Coming to theatres this Friday from director Steve McQueen and Fox Searchlight Pictures comes a tale long in the telling about 12 YEARS A SLAVE.
This film tells the story of Solomon Northup (Chiwetel Ejiofor), a free black man living in New York with his family. Finding extra work while his wife is away is more than Solomon could have imagined when he is kidnapped and sold into slavery.
Transported to the south he is put up for auction by Freeman (Paul Giamatti) who sells him to a man named Ford (Benedict Cumberbatch). It is clear that Ford is no ordinary plantation owner whose heart is not in treating Solomon any less a man. When trouble starts Ford sees only one way out.
That’s when Solomon is sent to Edwin Epps (Michael Fassbender), a cruel man who uses the Bible to his own purposes. When Mrs. Epps (Sarah Paulson) discovers her husband’s affinity for the slave girl Patsey (Lupita Nyong’o) life on the plantation becomes even crueler.
It would be a chance meeting that brings to reality the hope that Solomon has clung too being 12 years a slave!
FINAL WORD: Ejiofor as Solomon is an elegant actor, and this role does take some elegance to perform. Watching the years of struggle to maintain some semblance of what he was prior to his kidnapping is amazing to watch. Watching Ejiofor there is deliberateness in each choice he makes, including the choices that are horrifying in every sense of the word. This is a stellar performance by an equally stellar actor.
Fassbender is frightening in the role of Epps. There is no doubt that this role is astonishing as Epps is a man who claims righteousness and excuses away the bending of that righteousness for his own benefit. There is nothing about this performance I didn’t like yet everything about this performance that was difficult to watch. Another incredible performance by an actor who seems to take chances with every role he takes.
Cumberbatch as Ford was so sad to watch. A man clearly in the wrong era trying to make things word. Knowing that owning a human being was clearly wrong he seemed wrapped up in a time where what was clearly wrong and what was expected could almost force a man into insanity. Giamatti as Freeman is an actor who everything he performs leaves its own unique mark. The role was small yet had an impact.
Nyong’o as Patsey is a character I just wanted to scream at the screen ‘Run! Just run!’ and knowing where that running would lead – back to the same horrors. What an absolutely beautiful performance.
Two other mentions here – Paul Dano as Tibeats is such a cruel character but based in such fear.
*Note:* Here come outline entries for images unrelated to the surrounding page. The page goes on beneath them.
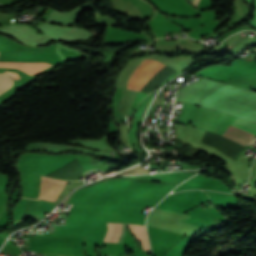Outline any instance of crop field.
<instances>
[{
    "label": "crop field",
    "mask_w": 256,
    "mask_h": 256,
    "mask_svg": "<svg viewBox=\"0 0 256 256\" xmlns=\"http://www.w3.org/2000/svg\"><path fill=\"white\" fill-rule=\"evenodd\" d=\"M161 65V63L152 59L142 61L140 65L136 68V70L132 73L126 88L140 91L148 78Z\"/></svg>",
    "instance_id": "8a807250"
},
{
    "label": "crop field",
    "mask_w": 256,
    "mask_h": 256,
    "mask_svg": "<svg viewBox=\"0 0 256 256\" xmlns=\"http://www.w3.org/2000/svg\"><path fill=\"white\" fill-rule=\"evenodd\" d=\"M198 1H199V0H192L191 3H193V4L197 7Z\"/></svg>",
    "instance_id": "e52e79f7"
},
{
    "label": "crop field",
    "mask_w": 256,
    "mask_h": 256,
    "mask_svg": "<svg viewBox=\"0 0 256 256\" xmlns=\"http://www.w3.org/2000/svg\"><path fill=\"white\" fill-rule=\"evenodd\" d=\"M121 227H122V232H121L120 237H119V239H118V241H117V242H119V243L122 242V240H123V238H124V235H125V232H126V225H125V224H121ZM107 228H108V231H107V233H106V235H105V238H104V240H103V241H105V242H108V240H109V238H110V236H111L112 224H111V223H107Z\"/></svg>",
    "instance_id": "dd49c442"
},
{
    "label": "crop field",
    "mask_w": 256,
    "mask_h": 256,
    "mask_svg": "<svg viewBox=\"0 0 256 256\" xmlns=\"http://www.w3.org/2000/svg\"><path fill=\"white\" fill-rule=\"evenodd\" d=\"M13 84V81L7 74H0V94L5 90L10 88Z\"/></svg>",
    "instance_id": "f4fd0767"
},
{
    "label": "crop field",
    "mask_w": 256,
    "mask_h": 256,
    "mask_svg": "<svg viewBox=\"0 0 256 256\" xmlns=\"http://www.w3.org/2000/svg\"><path fill=\"white\" fill-rule=\"evenodd\" d=\"M66 181L41 176L40 190L37 198L55 202Z\"/></svg>",
    "instance_id": "ac0d7876"
},
{
    "label": "crop field",
    "mask_w": 256,
    "mask_h": 256,
    "mask_svg": "<svg viewBox=\"0 0 256 256\" xmlns=\"http://www.w3.org/2000/svg\"><path fill=\"white\" fill-rule=\"evenodd\" d=\"M50 65L46 63H1L0 67L6 68H18L23 70L31 75L49 67Z\"/></svg>",
    "instance_id": "34b2d1b8"
},
{
    "label": "crop field",
    "mask_w": 256,
    "mask_h": 256,
    "mask_svg": "<svg viewBox=\"0 0 256 256\" xmlns=\"http://www.w3.org/2000/svg\"><path fill=\"white\" fill-rule=\"evenodd\" d=\"M131 233L134 235L136 239L141 240L142 246L144 250H150L148 244V238L146 234V230L144 226L139 225H130L127 224Z\"/></svg>",
    "instance_id": "412701ff"
}]
</instances>
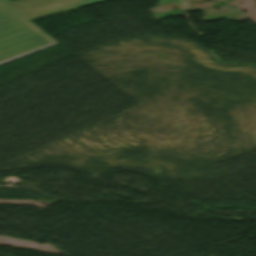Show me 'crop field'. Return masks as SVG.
<instances>
[{
	"label": "crop field",
	"instance_id": "crop-field-1",
	"mask_svg": "<svg viewBox=\"0 0 256 256\" xmlns=\"http://www.w3.org/2000/svg\"><path fill=\"white\" fill-rule=\"evenodd\" d=\"M57 44L0 0V64Z\"/></svg>",
	"mask_w": 256,
	"mask_h": 256
}]
</instances>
Dano has always been a favorite of mine and with this film and PRISONERS earlier this year he has proven why. Alfre Woodard as Mistress Shaw portrays a character that few know even existed during this time period. Having no fear in a place full of fear, Woodard captures a mystery single handedly.
Other cast include: Dwight Henry as Uncle Abram, Bryan Batt as Judge Turner, Ashley Dyke as Anna, Kelsey Scott as Anne Northrup, Scoot McNairy as Brown, Chris Chalk as Clemens, Liza J. Bennett as Mistress Ford, Alfre Woodard as Mistress Shaw, Brad Pitt as Bass and Paul Dano as Tibeats.
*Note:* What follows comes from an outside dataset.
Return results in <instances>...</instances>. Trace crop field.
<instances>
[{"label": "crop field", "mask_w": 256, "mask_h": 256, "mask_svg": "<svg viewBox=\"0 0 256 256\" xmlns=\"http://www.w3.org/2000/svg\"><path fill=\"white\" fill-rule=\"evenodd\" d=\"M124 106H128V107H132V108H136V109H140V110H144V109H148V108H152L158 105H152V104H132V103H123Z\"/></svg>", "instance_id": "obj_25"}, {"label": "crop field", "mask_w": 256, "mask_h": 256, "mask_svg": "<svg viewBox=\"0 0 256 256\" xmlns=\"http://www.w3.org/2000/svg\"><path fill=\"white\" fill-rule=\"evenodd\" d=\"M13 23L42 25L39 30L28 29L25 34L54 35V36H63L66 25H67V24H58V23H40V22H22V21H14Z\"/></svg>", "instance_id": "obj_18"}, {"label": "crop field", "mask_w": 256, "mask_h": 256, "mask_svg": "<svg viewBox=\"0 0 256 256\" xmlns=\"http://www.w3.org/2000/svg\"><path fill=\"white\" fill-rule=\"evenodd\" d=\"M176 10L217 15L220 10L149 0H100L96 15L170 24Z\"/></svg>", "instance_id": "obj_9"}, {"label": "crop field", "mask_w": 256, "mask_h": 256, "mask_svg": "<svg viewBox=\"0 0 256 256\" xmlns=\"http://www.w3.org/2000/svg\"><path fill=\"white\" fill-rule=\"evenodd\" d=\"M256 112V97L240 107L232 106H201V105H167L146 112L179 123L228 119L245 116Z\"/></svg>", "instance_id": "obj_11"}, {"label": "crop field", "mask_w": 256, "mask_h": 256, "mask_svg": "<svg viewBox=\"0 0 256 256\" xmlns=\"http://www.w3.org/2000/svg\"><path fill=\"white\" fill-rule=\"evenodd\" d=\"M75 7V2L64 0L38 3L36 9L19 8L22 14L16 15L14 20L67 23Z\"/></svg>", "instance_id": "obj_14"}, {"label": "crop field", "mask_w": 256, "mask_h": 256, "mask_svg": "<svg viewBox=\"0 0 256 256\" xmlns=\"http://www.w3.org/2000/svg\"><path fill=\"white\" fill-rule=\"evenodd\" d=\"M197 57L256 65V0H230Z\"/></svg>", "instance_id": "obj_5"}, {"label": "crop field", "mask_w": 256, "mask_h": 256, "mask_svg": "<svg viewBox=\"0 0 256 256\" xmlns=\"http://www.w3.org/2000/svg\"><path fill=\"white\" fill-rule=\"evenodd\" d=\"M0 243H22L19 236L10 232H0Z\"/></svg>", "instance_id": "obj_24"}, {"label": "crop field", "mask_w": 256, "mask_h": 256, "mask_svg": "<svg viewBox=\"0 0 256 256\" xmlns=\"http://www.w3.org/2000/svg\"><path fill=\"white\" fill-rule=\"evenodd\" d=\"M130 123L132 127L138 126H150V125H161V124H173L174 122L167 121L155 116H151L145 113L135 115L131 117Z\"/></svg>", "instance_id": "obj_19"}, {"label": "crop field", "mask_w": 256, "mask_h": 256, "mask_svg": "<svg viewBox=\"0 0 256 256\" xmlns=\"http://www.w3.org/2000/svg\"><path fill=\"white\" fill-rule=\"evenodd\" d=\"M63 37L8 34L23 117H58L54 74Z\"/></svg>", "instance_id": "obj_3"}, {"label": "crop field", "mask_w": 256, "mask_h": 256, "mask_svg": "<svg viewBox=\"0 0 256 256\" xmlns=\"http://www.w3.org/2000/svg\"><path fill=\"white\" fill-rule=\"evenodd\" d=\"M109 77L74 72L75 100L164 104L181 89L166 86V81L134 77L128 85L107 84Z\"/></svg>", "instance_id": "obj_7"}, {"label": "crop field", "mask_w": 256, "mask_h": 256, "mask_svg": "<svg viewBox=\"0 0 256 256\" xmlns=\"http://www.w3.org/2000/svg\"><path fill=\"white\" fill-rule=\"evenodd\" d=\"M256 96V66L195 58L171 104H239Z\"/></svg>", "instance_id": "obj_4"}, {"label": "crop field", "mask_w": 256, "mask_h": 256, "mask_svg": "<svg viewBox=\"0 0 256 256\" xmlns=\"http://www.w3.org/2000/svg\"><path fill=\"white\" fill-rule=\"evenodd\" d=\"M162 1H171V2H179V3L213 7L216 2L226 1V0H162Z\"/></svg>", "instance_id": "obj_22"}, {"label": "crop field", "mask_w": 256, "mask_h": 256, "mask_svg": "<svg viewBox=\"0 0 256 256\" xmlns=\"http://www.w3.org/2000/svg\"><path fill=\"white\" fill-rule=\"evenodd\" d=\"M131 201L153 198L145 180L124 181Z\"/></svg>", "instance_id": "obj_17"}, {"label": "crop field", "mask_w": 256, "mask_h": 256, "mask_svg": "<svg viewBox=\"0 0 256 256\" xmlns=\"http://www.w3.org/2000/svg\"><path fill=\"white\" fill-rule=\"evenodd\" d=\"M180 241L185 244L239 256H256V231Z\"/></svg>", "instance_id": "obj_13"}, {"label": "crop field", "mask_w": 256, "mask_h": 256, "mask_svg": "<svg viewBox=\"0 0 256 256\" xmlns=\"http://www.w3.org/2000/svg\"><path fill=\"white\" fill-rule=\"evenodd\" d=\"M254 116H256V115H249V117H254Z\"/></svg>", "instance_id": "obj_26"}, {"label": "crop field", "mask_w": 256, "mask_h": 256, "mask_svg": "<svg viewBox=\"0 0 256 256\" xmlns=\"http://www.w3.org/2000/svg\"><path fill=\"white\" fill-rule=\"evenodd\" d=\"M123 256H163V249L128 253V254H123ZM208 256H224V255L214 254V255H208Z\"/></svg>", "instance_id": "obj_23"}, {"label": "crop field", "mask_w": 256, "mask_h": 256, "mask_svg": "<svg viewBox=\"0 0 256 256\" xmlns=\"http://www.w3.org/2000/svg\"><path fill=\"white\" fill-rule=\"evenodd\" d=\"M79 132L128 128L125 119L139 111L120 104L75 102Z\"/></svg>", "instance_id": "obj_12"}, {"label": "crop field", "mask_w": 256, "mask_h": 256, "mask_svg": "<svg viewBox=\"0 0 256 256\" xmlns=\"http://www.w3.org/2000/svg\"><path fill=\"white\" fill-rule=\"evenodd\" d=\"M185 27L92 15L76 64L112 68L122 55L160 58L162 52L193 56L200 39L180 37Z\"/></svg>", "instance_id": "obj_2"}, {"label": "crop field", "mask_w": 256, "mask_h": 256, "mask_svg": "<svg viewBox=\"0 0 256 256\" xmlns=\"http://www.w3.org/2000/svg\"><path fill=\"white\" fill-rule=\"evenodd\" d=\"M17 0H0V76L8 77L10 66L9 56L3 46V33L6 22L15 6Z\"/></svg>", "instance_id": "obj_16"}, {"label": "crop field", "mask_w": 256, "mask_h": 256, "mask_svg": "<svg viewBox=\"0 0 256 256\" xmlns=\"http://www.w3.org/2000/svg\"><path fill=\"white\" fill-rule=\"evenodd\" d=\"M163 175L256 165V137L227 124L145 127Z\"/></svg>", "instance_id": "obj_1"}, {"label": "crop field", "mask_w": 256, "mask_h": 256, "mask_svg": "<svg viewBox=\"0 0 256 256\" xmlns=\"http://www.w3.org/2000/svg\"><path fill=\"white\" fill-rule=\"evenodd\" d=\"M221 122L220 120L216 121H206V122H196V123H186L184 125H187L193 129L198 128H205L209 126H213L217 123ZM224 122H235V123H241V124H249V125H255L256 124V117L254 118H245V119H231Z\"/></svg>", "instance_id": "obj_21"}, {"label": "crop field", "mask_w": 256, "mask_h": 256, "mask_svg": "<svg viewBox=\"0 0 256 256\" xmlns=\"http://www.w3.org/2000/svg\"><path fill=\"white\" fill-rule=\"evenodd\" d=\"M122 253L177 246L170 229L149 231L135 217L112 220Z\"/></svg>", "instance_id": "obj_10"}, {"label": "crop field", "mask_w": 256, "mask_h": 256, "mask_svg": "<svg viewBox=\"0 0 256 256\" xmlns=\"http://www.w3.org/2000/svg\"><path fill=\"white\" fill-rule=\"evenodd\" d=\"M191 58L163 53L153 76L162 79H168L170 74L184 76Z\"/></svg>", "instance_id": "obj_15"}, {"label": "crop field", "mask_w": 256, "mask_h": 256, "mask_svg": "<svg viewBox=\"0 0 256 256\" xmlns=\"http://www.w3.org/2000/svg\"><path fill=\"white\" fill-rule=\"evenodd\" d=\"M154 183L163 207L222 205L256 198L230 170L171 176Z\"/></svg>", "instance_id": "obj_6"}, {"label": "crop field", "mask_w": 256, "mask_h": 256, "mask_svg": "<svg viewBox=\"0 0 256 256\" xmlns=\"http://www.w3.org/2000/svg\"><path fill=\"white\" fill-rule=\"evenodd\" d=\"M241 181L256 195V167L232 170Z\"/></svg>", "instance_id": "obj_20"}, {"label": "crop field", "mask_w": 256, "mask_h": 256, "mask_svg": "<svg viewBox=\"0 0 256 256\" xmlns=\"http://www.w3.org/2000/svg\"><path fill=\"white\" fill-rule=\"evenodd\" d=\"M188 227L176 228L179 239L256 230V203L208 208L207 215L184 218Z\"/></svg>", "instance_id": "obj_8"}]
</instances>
TUBS OF POPCORN: I give 12 YEARS A SLAVE four and a half tubs of popcorn out of five. There is no denying that this is a difficult film to watch. The characters are each fearless, the story does not allow any emotional rest and the cinematography is as cold and cruel as Epps himself yet there are moments of great warm and spirituality.
12 YEARS A SLAVE is a book by Solomon Northrup that sold over 30,000 copies in 1853. Almost 100 years later two historians from Louisiana State University, in the early 1960’s researched Northrup’s journey and wrote about it in 1968. Director Steve McQueen has now brought the story to the screen.
The music is absolutely brilliant and, when words could not express the emotion it often brought viewers to tears. This is definitely a film that covers all corners of the human spirit and rounds them out with intense conversation that are sure to follow every viewing of the film.
In the end – the extraordinary true story of Solomon Northrup!